Turquie. Un policier est reconnu coupable d’avoir causé la « mort par négligence » d’un demandeur d’asile en 2007

Quatre ans après le début de l’affaire, et au terme d’une procédure marquée par des irrégularités dans l’enquête et d’importants retards, le 13 décembre, un tribunal d’Istanbul a prononcé une peine d’emprisonnement contre un policier reconnu coupable d’« homicide par négligence » sur la personne d’un demandeur d’asile nigérian en 2007.

Festus Okey, demandeur d’asile nigérian, a succombé à ses blessures après avoir été blessé par balle dans un poste de police à Istanbul en août 2007. Inculpé d’avoir « causé la mort par négligence », le policier a été condamné à une peine de cinq ans d’emprisonnement, réduite à quatre ans et deux mois, le tribunal ayant pris en compte ses « regrets » pour cet événement, son comportement durant le procès et les répercussions de la condamnation sur le policier. On s’attend à ce qu’il fasse appel de ce jugement.

Depuis que Festus Okey est mort en garde à vue, Amnesty International s’est alliée à d’autres organisations non gouvernementales (ONG) en Turquie afin de faire part de leurs préoccupations : tout d’abord au sujet des irrégularités de l’enquête menée sur les circonstances de sa mort, mais aussi concernant le procès qui a été suspendu dans l’attente de la confirmation de l’identité de Festus Okey, qui, selon le tribunal, ne pouvait être établie.

Parmi les irrégularités constatées au cours de l’enquête, citons notamment le fait que la police a égaré la chemise de Festus Okey, élément de preuve crucial, et a affirmé qu’il n’existait pas d’enregistrements vidéos, malgré la présence de caméras dans le poste de police.

Durant le procès, les audiences ont été paralysées par des controverses sur l’identité de Festus Okey, le tribunal ayant statué qu’il fallait demander confirmation de son nom et de sa nationalité aux autorités nigérianes. Cependant, ce n’est que le 4 novembre 2010, plus de trois ans après sa mort, qu’une démarche a été entreprise auprès du ministère des Affaires étrangères pour obtenir ces informations de la part du Nigeria.

Inquiets des retards accumulés dans cette affaire, plusieurs ONG de défense des droits des migrants et plus de 100 personnes ont tenté d’intervenir en tant que tierce partie dans le procès afin de représenter les intérêts de Festus Okey, mais la cour a systématiquement rejeté ces requêtes. Un grand nombre de personnes ont fait l’objet de poursuites après avoir tenté d’intervenir dans le procès ; elles ont été inculpées de « tentative d’influencer l’équité du procès » et d’« outrage ».

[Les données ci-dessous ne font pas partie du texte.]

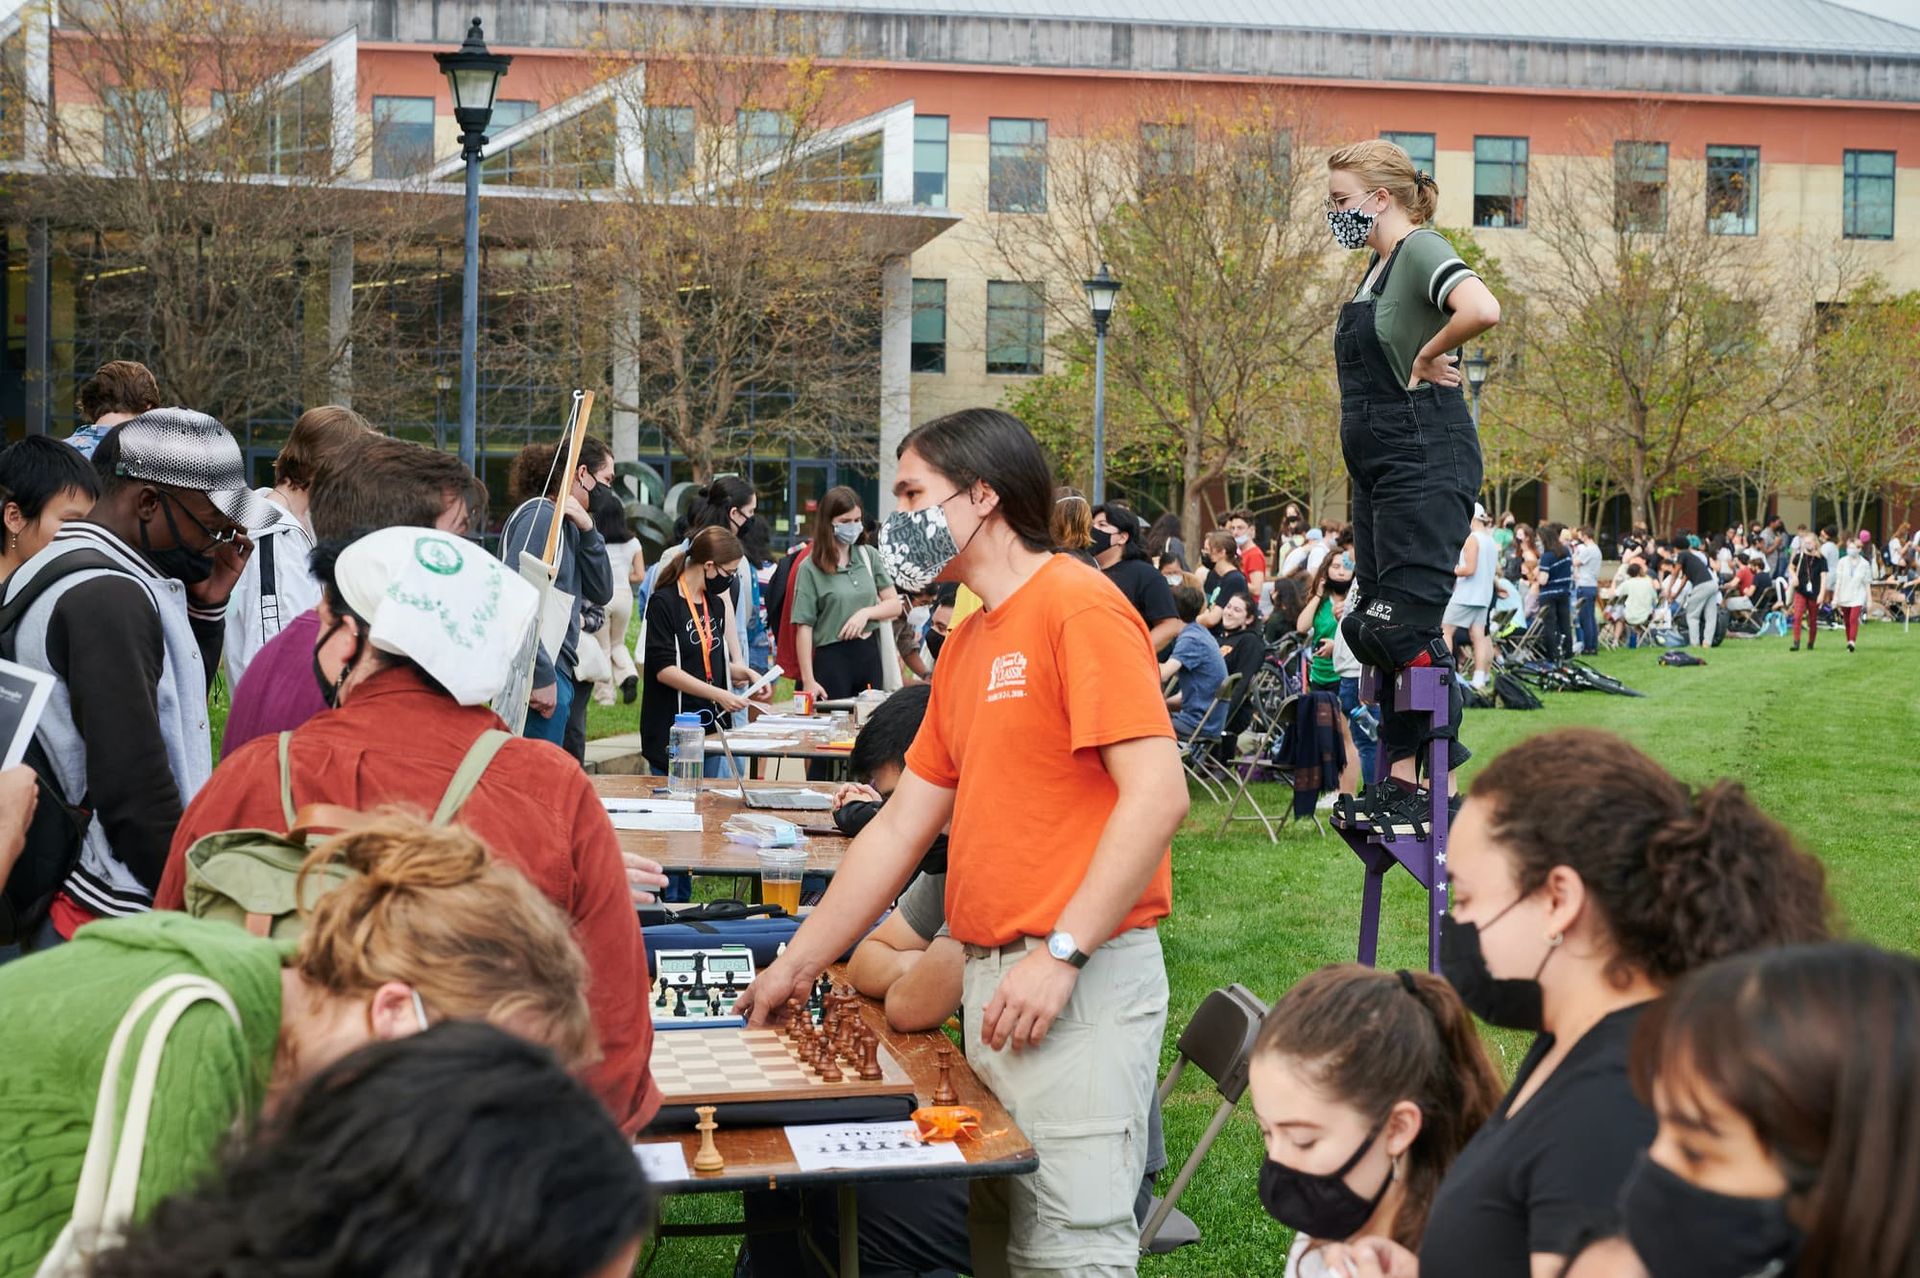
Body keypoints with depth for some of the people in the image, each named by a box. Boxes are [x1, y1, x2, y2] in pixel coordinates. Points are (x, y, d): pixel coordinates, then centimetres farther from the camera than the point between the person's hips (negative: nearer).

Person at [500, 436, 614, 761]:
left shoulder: (568, 525, 18)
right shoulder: (540, 515, -10)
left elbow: (601, 594, 14)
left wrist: (588, 531, 0)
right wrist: (540, 677, -22)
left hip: (562, 673, 10)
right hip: (543, 677, -10)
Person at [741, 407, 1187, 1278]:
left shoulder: (1080, 609, -10)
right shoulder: (966, 644, 16)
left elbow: (1157, 796, -18)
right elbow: (900, 828, 18)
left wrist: (1061, 953, -20)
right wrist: (796, 966, 17)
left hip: (1083, 984, -9)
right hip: (989, 978, 9)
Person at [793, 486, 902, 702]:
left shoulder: (869, 556, 8)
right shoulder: (810, 568, -4)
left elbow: (895, 605, 10)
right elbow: (804, 627, -7)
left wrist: (866, 613, -10)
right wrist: (808, 680, -12)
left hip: (869, 654, 4)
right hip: (832, 658, -4)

Les démarches d’une ONG locale visant à contacter la famille de Festus Okey au Nigeria ont finalement porté leurs fruits en novembre 2011. Pourtant, lors de la dernière audience le 13 décembre, la requête des représentants de la famille souhaitant se porter partie civile a également été rejetée. Aux termes des Principes fondamentaux et directives concernant le droit à un recours et à réparation des victimes de violations flagrantes du droit international des droits de l’homme et de violations graves du droit international humanitaire, les victimes ainsi que leurs familles ont droit à des recours et à des réparations, ainsi qu’à un accès aux informations utiles concernant les violations et les mécanismes de réparation.

Amnesty International a mis en lumière de multiples cas d’impunité en Turquie, dans lesquels les représentants de l’État ayant bafoué les droits humains demeurent fréquemment impunis, tandis que les victimes de ces violations sont elles-mêmes poursuivies. Les condamnations pour ces violations des droits fondamentaux sont bien souvent suspendues, ce qui engendre un climat d’impunité. Force est de constater que les agents de l’État accusés de mauvais traitements, d’actes de torture et même d’homicide sont rarement suspendus de leurs fonctions dans l’attente des conclusions des poursuites engagées à leur encontre, comme c’est le cas dans cette affaire.